Neonatal Alloimmune Thrombocytopenia Secondary to Maternal SLE
The most likely diagnosis is neonatal alloimmune thrombocytopenia (NAIT), not immune thrombocytopenia (ITP) secondary to maternal SLE, making the answer B: Neonatal alloimmune thrombocytopenia.
Clinical Reasoning
The key diagnostic features point definitively toward NAIT rather than the other options:
Severe isolated thrombocytopenia (18,000/μL) with normal coagulation studies excludes vitamin K deficiency bleeding (which would show prolonged PT) and hemophilia A (which would show prolonged aPTT) 1.
The platelet count of 18,000/μL meets ISTH diagnostic criteria for NAIT, which defines suspected cases as having a nadir platelet count below 100 × 10⁹/L at birth or within 7 days, with most affected infants having counts less than 50 × 10⁹/L 1.
While maternal SLE is mentioned, neonatal thrombocytopenia from maternal ITP/SLE is actually rare - accounting for only 3% of all cases of thrombocytopenia at delivery, and severe thrombocytopenia with clinical hemorrhage in neonates is uncommon in maternal ITP 1.
NAIT is the most common cause of severe thrombocytopenia (<30 × 10⁹/L) in term newborns, occurring in approximately 1 in 1,000 live births 2, 3.
Why Not the Other Options
Vitamin K deficiency (Option A) is excluded because PT and aPTT would be prolonged, not normal 4. The isolated thrombocytopenia with normal coagulation factors is inconsistent with this diagnosis.
Hemophilia A (Option C) is excluded because it presents with prolonged aPTT and normal platelet counts, the opposite of this clinical picture 4.
Congenital platelet function defect (Option D) would not typically present with such severe thrombocytopenia; these disorders usually have normal or near-normal platelet counts with abnormal function 1.
Immediate Management Required
Administer IVIG 1 g/kg immediately for platelet counts <20,000/μL with clinical hemorrhage (umbilical stump bleeding), with repeat dosing if necessary 1, 5, 4.
Perform transcranial ultrasonography urgently given the platelet count <50,000/μL to assess for intracranial hemorrhage 1, 5, 4.

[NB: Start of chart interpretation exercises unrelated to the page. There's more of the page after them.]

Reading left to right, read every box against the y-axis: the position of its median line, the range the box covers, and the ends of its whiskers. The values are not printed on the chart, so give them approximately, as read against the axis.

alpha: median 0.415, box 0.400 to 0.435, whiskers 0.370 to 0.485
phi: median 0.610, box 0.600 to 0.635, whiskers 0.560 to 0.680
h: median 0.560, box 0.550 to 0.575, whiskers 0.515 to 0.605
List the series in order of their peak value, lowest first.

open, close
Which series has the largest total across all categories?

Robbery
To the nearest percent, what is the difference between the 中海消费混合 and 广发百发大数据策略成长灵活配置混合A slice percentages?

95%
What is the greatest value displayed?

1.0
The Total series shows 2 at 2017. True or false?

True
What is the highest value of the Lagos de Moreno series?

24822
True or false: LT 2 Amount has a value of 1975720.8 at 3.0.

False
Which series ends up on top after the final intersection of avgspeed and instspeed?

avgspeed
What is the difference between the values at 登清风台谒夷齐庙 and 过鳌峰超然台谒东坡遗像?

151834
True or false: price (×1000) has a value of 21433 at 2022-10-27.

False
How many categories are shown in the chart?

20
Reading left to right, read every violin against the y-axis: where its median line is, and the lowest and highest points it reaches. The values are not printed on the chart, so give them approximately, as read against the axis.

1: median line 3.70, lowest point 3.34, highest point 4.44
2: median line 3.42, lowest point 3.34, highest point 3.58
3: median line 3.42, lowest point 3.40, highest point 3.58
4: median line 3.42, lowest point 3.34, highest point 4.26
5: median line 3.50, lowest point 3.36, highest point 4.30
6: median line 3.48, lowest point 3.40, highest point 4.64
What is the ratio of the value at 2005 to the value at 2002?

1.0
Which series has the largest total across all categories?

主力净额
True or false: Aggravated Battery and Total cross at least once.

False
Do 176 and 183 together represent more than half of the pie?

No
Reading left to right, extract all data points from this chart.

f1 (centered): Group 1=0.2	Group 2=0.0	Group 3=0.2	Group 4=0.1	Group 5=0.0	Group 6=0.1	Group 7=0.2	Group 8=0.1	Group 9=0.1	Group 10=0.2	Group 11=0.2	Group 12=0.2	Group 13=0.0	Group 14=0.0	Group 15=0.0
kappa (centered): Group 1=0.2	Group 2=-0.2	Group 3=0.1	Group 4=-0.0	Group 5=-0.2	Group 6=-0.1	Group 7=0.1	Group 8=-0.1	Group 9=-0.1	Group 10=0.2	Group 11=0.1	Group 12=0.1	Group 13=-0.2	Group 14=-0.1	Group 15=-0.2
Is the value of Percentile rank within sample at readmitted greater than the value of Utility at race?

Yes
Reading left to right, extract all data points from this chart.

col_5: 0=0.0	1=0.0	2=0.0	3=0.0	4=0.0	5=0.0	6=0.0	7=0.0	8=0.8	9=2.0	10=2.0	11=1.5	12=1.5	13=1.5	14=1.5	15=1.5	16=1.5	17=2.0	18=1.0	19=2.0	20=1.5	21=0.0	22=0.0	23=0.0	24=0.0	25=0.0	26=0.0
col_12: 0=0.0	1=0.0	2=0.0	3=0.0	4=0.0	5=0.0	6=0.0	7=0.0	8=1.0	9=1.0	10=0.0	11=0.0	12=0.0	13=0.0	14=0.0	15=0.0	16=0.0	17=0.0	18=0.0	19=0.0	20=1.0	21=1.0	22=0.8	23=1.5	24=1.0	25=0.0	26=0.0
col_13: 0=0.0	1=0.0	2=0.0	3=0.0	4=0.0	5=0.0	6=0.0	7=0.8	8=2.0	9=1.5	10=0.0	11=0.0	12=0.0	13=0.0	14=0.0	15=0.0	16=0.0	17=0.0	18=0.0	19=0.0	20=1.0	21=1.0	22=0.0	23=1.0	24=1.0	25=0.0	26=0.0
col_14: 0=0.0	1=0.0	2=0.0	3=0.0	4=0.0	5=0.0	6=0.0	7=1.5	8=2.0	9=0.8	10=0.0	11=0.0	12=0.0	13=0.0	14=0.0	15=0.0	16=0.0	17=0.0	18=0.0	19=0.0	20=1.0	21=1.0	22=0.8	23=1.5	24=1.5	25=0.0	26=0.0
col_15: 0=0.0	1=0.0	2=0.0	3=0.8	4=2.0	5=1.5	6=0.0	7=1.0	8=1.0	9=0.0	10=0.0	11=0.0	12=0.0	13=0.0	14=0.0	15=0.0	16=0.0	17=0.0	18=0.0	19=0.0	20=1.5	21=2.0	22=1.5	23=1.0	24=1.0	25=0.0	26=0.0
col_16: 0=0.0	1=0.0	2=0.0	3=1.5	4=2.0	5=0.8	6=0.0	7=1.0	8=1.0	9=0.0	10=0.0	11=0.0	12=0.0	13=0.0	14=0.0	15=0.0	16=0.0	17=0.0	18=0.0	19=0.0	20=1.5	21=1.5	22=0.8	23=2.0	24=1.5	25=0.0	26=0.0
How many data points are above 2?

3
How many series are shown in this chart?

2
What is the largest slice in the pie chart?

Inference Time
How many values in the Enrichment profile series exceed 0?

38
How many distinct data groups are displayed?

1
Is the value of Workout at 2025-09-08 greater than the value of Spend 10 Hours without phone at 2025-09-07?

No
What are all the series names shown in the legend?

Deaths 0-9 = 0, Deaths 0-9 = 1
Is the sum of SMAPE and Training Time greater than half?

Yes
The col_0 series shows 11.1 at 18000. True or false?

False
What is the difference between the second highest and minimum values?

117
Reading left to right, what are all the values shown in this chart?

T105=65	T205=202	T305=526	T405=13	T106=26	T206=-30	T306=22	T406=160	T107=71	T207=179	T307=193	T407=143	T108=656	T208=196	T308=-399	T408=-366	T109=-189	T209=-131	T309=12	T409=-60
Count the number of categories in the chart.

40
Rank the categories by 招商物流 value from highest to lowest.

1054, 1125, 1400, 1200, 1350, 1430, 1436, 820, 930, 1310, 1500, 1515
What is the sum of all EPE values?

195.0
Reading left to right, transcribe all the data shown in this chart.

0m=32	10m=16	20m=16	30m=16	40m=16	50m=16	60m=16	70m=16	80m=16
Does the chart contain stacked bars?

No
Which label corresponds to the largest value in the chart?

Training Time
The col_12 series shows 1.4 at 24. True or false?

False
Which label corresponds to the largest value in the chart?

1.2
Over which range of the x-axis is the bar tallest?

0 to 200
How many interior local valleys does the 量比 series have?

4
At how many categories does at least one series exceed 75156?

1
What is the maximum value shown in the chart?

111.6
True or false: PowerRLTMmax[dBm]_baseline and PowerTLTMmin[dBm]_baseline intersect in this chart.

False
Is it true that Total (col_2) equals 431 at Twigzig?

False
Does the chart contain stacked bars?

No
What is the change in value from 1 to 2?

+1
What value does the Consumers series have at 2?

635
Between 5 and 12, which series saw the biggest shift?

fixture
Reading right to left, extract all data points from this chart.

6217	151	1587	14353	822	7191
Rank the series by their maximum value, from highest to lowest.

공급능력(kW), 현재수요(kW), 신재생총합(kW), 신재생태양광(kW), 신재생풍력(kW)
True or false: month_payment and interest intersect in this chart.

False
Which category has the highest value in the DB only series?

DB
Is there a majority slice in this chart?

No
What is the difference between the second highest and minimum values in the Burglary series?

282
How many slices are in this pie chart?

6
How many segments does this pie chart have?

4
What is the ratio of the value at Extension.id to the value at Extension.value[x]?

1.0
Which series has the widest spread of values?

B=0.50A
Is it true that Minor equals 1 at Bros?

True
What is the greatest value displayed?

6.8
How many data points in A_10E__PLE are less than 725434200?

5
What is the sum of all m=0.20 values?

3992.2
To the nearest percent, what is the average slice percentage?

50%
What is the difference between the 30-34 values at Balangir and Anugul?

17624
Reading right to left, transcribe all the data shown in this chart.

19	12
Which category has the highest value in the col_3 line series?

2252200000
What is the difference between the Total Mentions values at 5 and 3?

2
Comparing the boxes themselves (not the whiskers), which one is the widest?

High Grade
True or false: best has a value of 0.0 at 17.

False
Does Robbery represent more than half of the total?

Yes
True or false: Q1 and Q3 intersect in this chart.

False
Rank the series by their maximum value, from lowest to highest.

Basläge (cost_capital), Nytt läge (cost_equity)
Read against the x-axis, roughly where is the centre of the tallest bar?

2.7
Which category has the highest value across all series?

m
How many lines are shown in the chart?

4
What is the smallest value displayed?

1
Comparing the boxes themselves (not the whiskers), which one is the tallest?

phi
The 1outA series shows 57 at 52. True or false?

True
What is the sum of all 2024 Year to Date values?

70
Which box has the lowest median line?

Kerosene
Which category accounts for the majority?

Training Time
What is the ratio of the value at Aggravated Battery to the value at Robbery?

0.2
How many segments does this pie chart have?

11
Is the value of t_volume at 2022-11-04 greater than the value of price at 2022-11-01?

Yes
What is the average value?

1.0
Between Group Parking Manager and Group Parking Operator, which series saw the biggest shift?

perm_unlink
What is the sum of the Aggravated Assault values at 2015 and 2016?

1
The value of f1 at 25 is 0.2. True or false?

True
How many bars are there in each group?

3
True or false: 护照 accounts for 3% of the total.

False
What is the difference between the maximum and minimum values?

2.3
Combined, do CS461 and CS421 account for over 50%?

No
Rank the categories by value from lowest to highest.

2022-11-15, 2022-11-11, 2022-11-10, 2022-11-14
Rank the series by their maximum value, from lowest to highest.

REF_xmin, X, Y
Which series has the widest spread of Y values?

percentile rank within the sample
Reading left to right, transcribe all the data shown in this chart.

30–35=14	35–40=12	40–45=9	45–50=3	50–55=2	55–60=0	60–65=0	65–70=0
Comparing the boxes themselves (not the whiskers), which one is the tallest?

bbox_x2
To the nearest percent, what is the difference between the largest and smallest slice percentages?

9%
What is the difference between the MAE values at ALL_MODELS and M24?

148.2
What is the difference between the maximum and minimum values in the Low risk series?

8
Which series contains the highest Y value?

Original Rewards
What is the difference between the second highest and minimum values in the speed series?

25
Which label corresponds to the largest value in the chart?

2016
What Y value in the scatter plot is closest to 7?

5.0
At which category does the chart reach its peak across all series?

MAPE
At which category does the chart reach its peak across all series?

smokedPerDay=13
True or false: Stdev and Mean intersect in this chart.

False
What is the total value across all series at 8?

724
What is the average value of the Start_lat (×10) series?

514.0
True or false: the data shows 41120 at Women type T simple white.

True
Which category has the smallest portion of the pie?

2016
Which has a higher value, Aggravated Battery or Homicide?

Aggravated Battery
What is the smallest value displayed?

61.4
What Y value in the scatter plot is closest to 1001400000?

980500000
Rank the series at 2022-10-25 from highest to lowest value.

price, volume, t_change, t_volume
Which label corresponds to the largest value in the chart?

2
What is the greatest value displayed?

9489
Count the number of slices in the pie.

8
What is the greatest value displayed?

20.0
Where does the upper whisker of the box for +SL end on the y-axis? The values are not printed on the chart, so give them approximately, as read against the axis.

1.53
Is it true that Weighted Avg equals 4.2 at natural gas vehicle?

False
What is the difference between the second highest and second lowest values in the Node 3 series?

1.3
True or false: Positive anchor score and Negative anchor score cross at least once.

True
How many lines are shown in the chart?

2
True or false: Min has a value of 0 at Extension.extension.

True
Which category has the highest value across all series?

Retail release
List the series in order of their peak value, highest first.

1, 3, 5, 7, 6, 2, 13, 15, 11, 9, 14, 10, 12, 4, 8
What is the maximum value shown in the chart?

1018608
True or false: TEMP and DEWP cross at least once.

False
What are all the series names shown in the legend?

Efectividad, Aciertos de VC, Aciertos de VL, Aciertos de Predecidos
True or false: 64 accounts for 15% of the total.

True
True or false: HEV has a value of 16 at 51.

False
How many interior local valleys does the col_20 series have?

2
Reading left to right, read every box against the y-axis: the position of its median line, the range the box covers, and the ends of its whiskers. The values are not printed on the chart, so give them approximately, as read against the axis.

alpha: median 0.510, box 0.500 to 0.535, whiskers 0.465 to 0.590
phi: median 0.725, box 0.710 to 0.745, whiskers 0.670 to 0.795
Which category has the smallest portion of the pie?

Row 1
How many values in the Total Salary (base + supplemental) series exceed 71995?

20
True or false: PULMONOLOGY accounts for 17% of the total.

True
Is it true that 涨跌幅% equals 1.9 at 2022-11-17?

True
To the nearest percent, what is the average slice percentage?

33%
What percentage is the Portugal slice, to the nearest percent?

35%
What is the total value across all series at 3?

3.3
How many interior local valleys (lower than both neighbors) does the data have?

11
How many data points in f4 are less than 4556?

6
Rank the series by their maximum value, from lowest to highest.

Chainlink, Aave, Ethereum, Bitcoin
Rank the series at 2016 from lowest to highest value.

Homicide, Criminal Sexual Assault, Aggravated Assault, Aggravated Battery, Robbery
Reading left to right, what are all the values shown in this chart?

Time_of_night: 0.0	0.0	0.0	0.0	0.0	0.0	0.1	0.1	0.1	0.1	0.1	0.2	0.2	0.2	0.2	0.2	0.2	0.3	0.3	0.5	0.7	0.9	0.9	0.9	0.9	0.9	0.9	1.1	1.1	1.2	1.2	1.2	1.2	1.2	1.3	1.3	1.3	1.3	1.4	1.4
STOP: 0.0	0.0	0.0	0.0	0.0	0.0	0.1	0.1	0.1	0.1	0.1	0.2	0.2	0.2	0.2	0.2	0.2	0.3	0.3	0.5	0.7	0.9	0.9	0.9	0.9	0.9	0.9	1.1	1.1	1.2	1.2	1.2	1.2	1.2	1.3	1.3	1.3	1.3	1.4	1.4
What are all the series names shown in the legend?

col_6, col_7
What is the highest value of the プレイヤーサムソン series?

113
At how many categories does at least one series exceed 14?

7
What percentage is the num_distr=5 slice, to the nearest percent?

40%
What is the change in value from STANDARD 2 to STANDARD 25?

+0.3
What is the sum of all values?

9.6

Avoid all intramuscular injections including vitamin K until platelet count improves 1, 5.
Monitor platelet counts serially as they typically nadir between days 2-5 after birth 1, 5, 4.
Diagnostic Confirmation
To confirm NAIT diagnosis, the following testing should be performed 1, 5:
- HPA genotyping from mother, neonate, and father to identify platelet antigen incompatibility
- Maternal serum alloantibody testing using two different serological methods (bead-based multiplex assays, MAIPA, or flow-based assays)
- Crossmatch with paternal platelets to detect alloantibodies to low-frequency antigens
Critical Pitfall
Do not assume this is neonatal ITP from maternal SLE without confirmatory testing - while the maternal history may suggest this, NAIT is far more likely given the severity of thrombocytopenia and clinical bleeding 1, 2. Neonatal thrombocytopenia from maternal SLE may persist for months and requires long-term monitoring, but the acute presentation with severe thrombocytopenia and bleeding is more consistent with NAIT 1, 4.